Le fait de masquer la vraie complexité d’un sujet, de se rabattre sur des solutions simplistes, les indignés qui se substituent aux citoyens participants, les plébiscites au lieu des votes réfléchis, les campagnes électorales qui se résument à tirer sur l’adversaire au lieu de présenter son propre programme: toutes ces tendances inquiètent fortement le socialiste zurichois. «Un petit pays comme la Suisse se voit plus fortement influencé par les autres cultures», note-t-il.

watson.ch...

Pour Moritz Leuenberger, l’enjeu est considérable: il s’agit rien moins que de la conscience démocratique des citoyens à respecter les minorités, à privilégier la recherche de solutions équilibrées et de la responsabilité des gagnants d’une votation de prendre en compte les demandes des perdants. «Toutes les minorités doivent pouvoir se retrouver dans le système de la majorité», lance-t-il comme un appel.

Mais alors, pourquoi Moritz Leuenberger envisage-t-il la politique des médias avec cet optimisme tranquille, au lieu de sombrer dans la grogne? Tout d’abord, il se base sur son expérience pratique «Quand j’étais en fonction, j’ai appris à connaître la confiance en soi que peuvent avoir les citoyens». Deuxièmement: la Suisse est bien cimentée. Ce que montre par exemple le nombre de gens qui acceptent volontairement des tâches. Et troisièmement: «Certes, le grand mouvement des indignés venu des Etats-Unis et d’Europe a été nettement perçu ici. Mais en politique aussi, il y a des modes».

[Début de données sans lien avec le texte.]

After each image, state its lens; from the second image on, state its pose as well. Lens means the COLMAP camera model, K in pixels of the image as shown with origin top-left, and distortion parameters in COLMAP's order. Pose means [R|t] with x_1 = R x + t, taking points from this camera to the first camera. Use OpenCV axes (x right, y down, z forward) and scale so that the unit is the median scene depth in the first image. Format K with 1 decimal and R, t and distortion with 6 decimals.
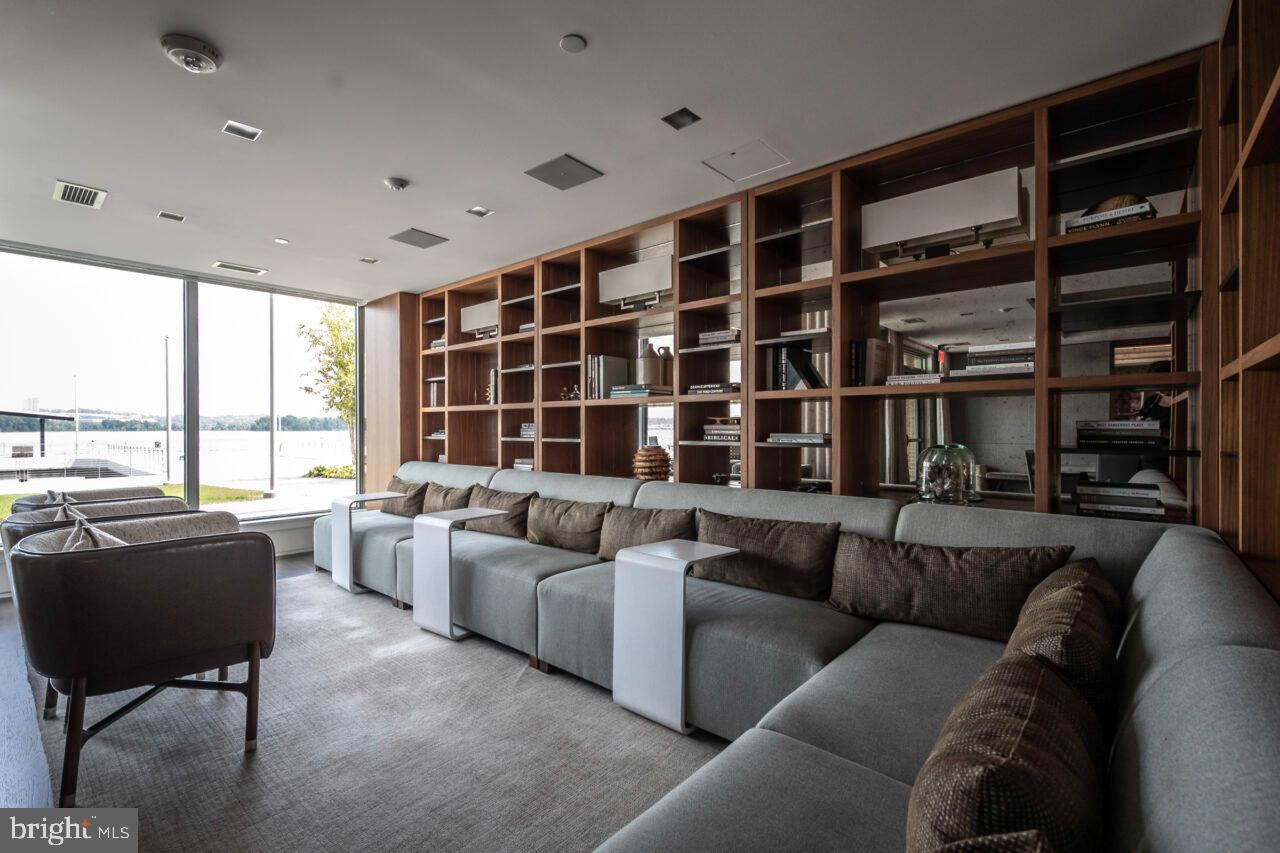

En outre, il est convaincu que les mutations technologiques et économiques font germer de nouvelles idées, qui débouchent sur des projets innovants. Dans les nouveaux médias, il voit effectivement «la volonté d’apporter une nouvelle contribution, politiquement et commercialement». Et de citer en exemple le portail d’informations en ligne Watson. «Watson a une ligne politique claire, mais se présente sous une forme complètement différente». 

... et smartvote

Ses faveurs vont également à smartvote, une plateforme internet qui offre aux citoyens de l’aide pour choisir leurs candidats. Même les séries TV lui donnent de l’espoir. «Souvent, elles représentent aussi une contribution, qui sert à aiguiser la conscience politique».

Ce qui remplit également Moritz Leuenberger d’espoir, c’est que jusqu’ici, les pires craintes émises par les plus grandes voix ne se sont pas avérées. Même quand elles émanaient de la littérature mondiale. «Tolstoï disait déjà que les médias étaient une chose épouvantable. Et pourtant, nous sommes toujours là!»